En dehors des placements qualifiés d’ordinaires, de loin les plus nombreux, le secrétariat du centre d’indication peut être interpellé. Il met rapidement en interaction les différentes institutions disposant de places libres. L’échange peut se faire directement par courrier électronique. Au besoin, une rencontre est organisée avec les représentants des institutions et du service placeur. Lorsqu’une solution adéquate est trouvée, le secrétariat du centre d’indication met à jour la base de données et transmet les informations aux membres concernés du réseau.
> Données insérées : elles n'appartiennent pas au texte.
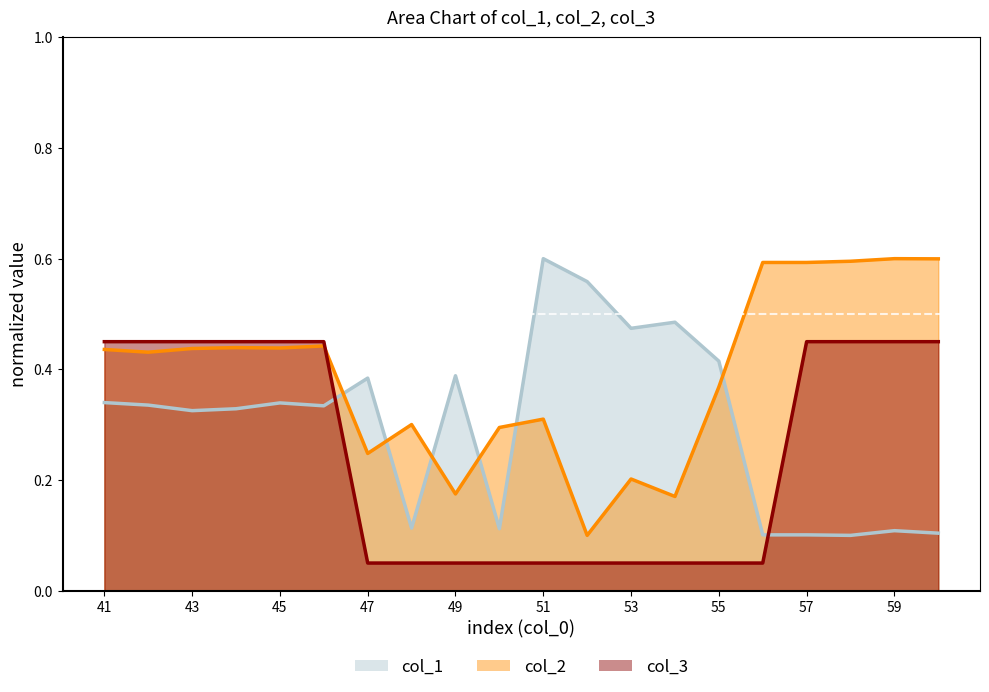

At which category is the sum across all series the highest?

45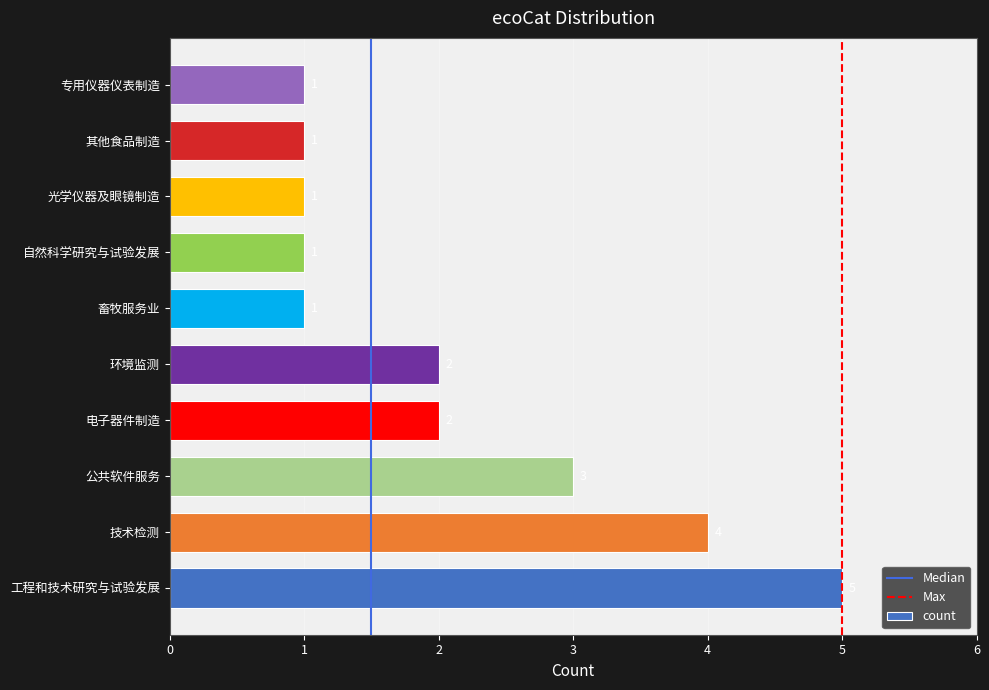

What is the maximum value shown in the chart?

5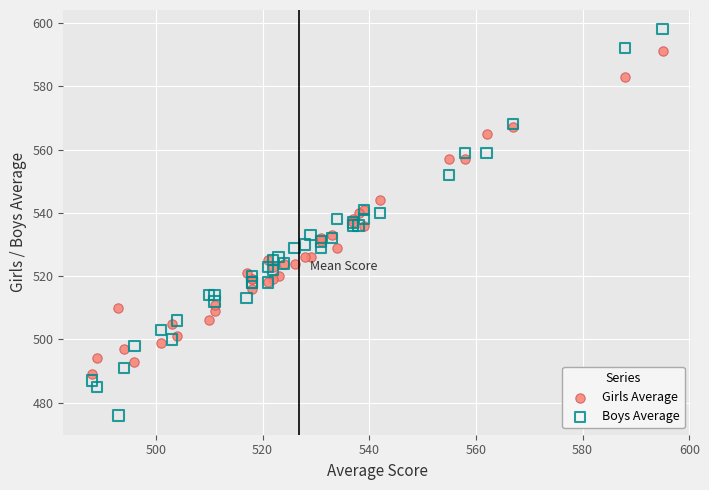

Which series contains the highest Y value?

Boys Average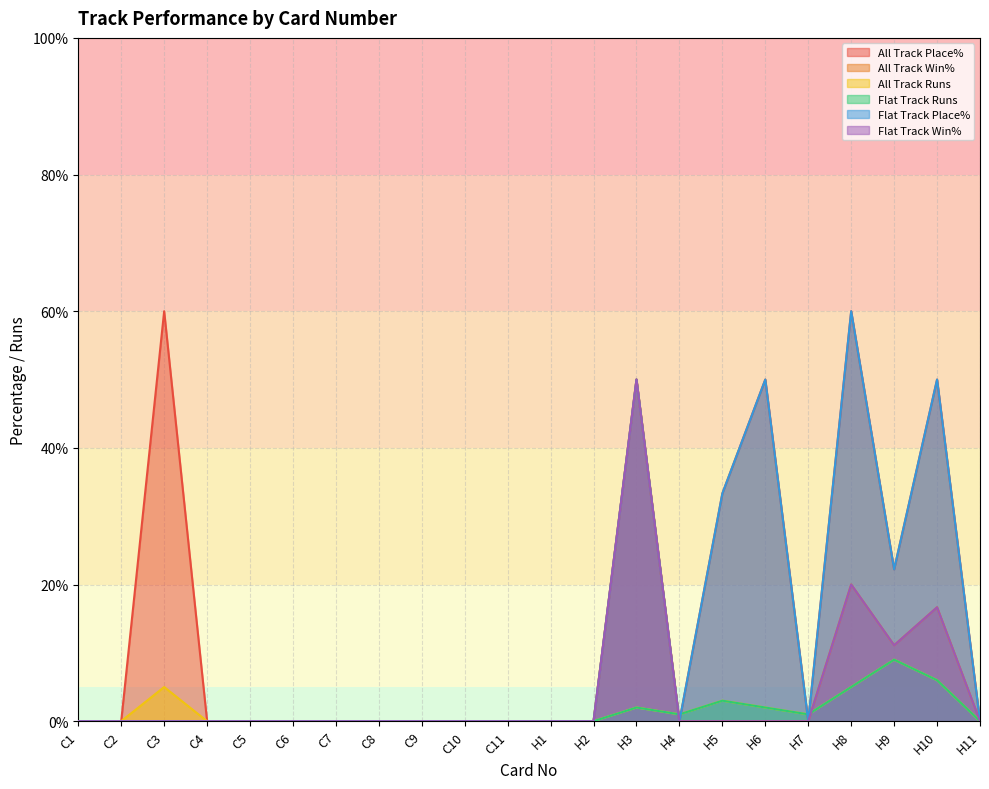

Is it true that Flat Track Place% equals 0.0 at C4?

True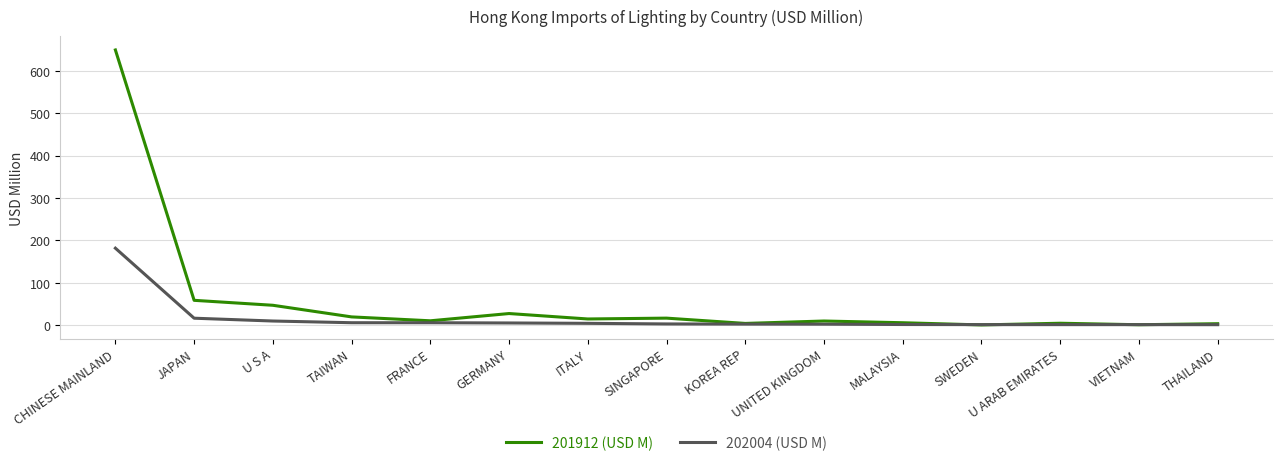

List the series in order of their peak value, highest first.

201912 (USD M), 202004 (USD M)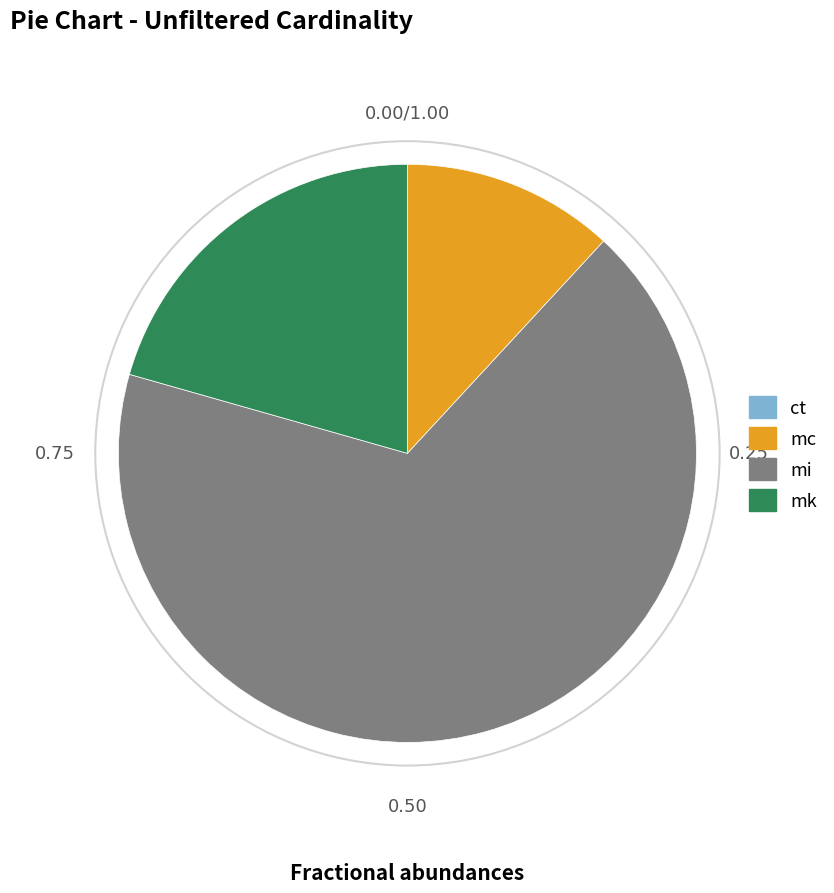

Approximately how many times larger is the value at mi compared to mc?

5.7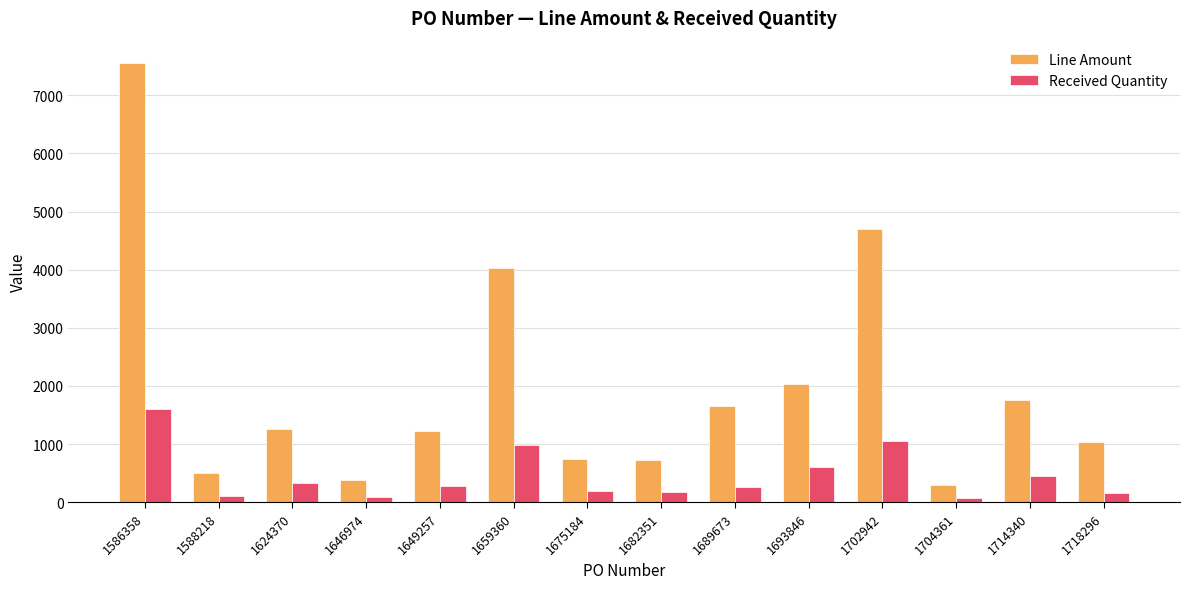

At how many categories does at least one series exceed 529?

11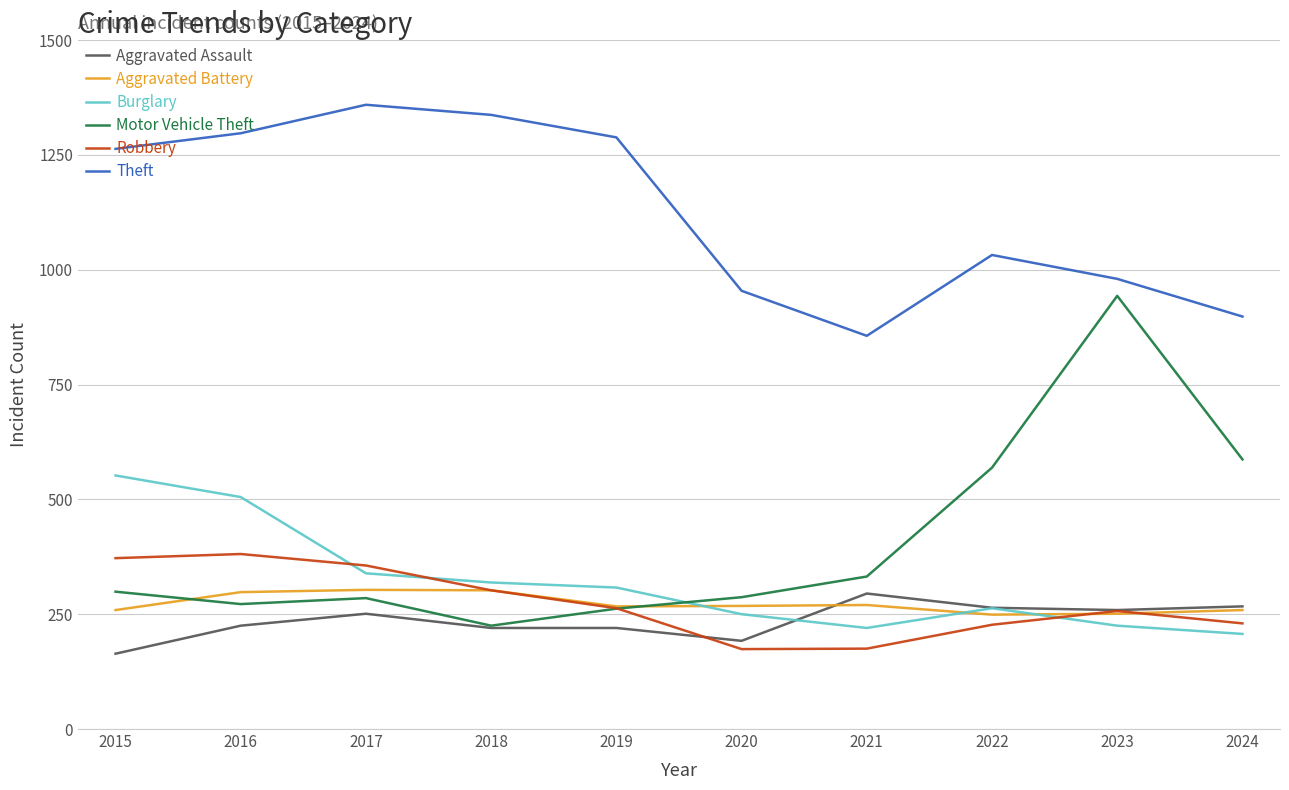

What is the total value across all series at 2024?

2448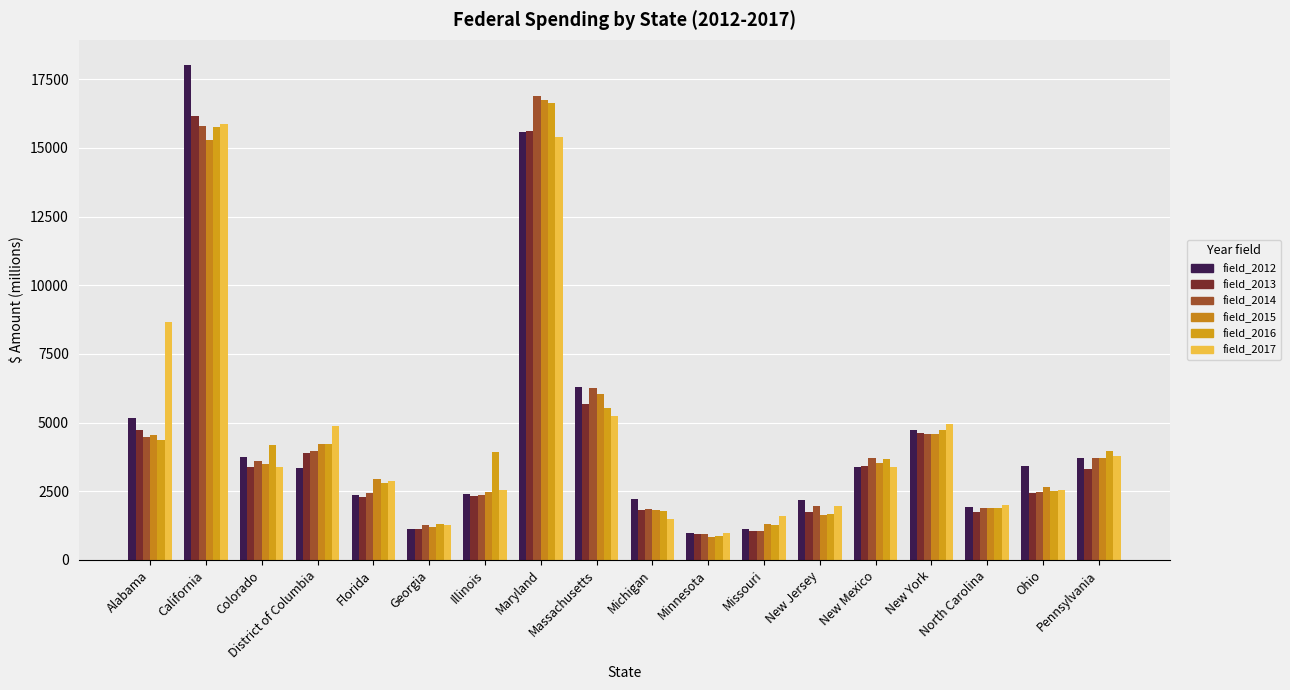

True or false: field_2016 has a value of 21033.5 at California.

False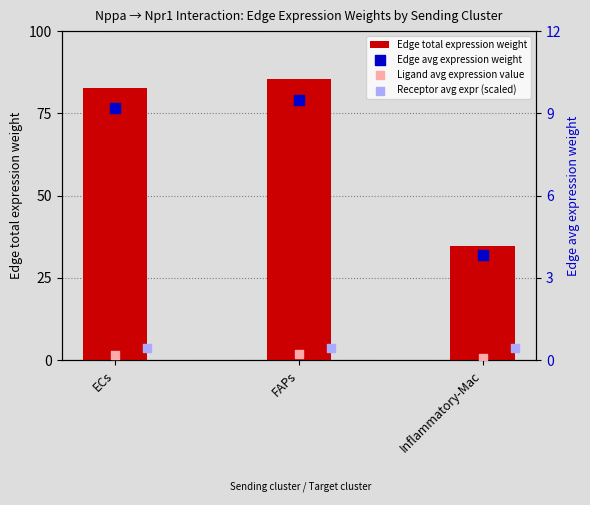

What is the sum of the Edge total expression weight values at Inflammatory-Mac and FAPs?

120.0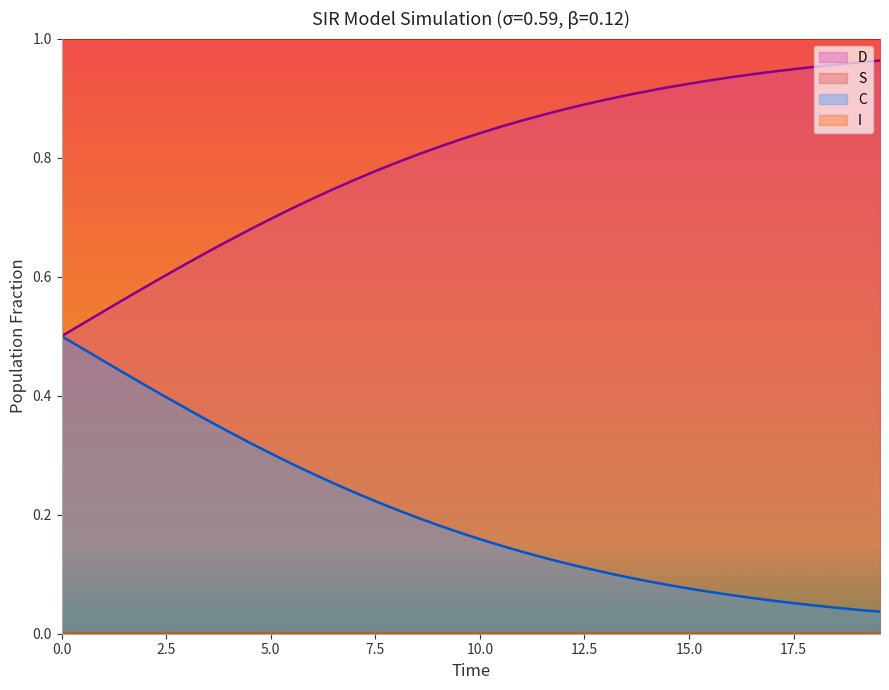

True or false: S and D intersect in this chart.

False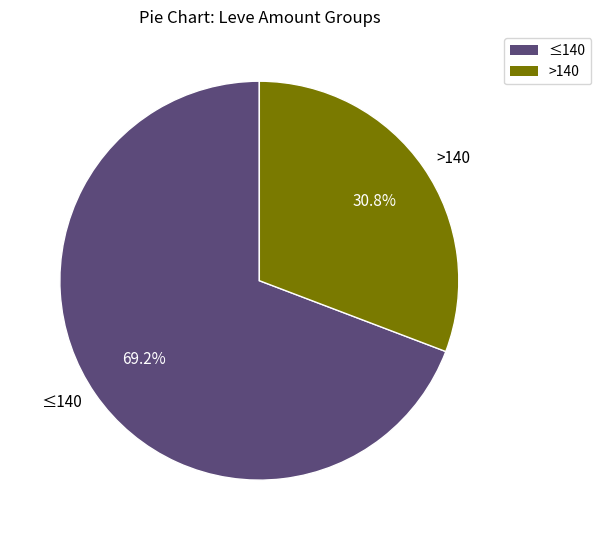

Count the number of slices in the pie.

2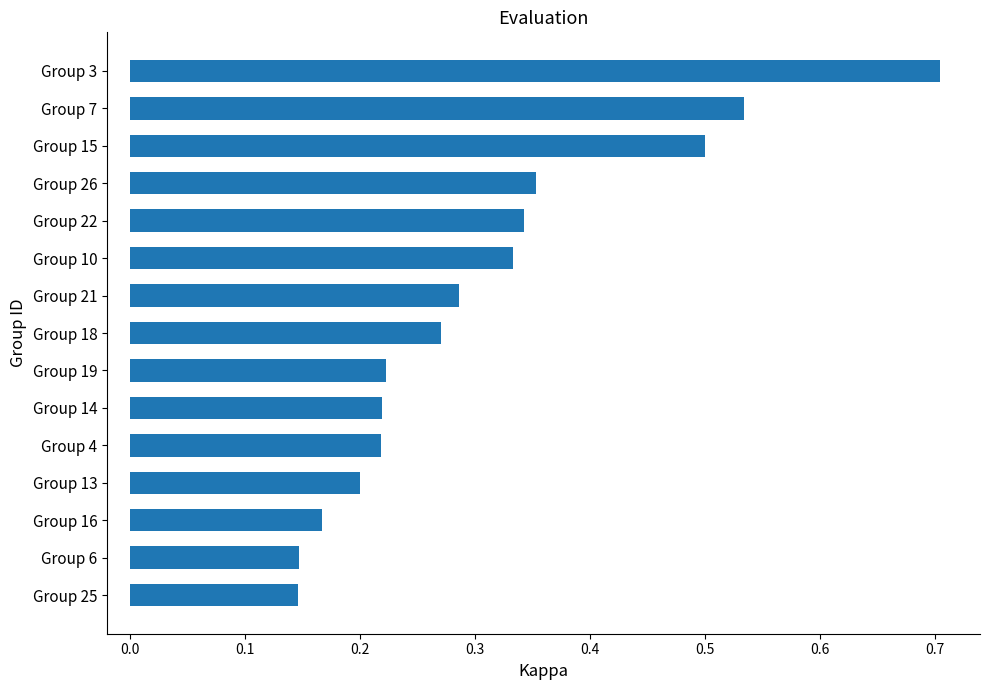

Which has a higher value, Group 16 or Group 4?

Group 4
Force est de reconnaître que le centre d’indication n’a pas eu, pour l’heure, les effets escomptés. Est-il peu sollicité par manque de problèmes complexes? Cela tiendrait du miracle! A-t-il d’entrée révélé les limites du dispositif? C’est plausible. Mais pourrait-il en être autrement au vu de l’offre de qualité très spécialisée des centres résidentiels et de leur taux d’occupation très élevé?
Il manque, c’est certain, des paliers intermédiaires plus faciles d’accès. Pas plus qu’un autre canton, le Valais ne peut envisager d’augmenter son offre résidentielle en créant de nouvelles structures. La conjoncture ne s’y prête guère. Aura-t-il cependant le courage de reconsidérer l’adéquation de ses réponses aux besoins identifiés en matière de thérapies résidentielles des dépendances? A nouvelles exigences, nouveaux défis!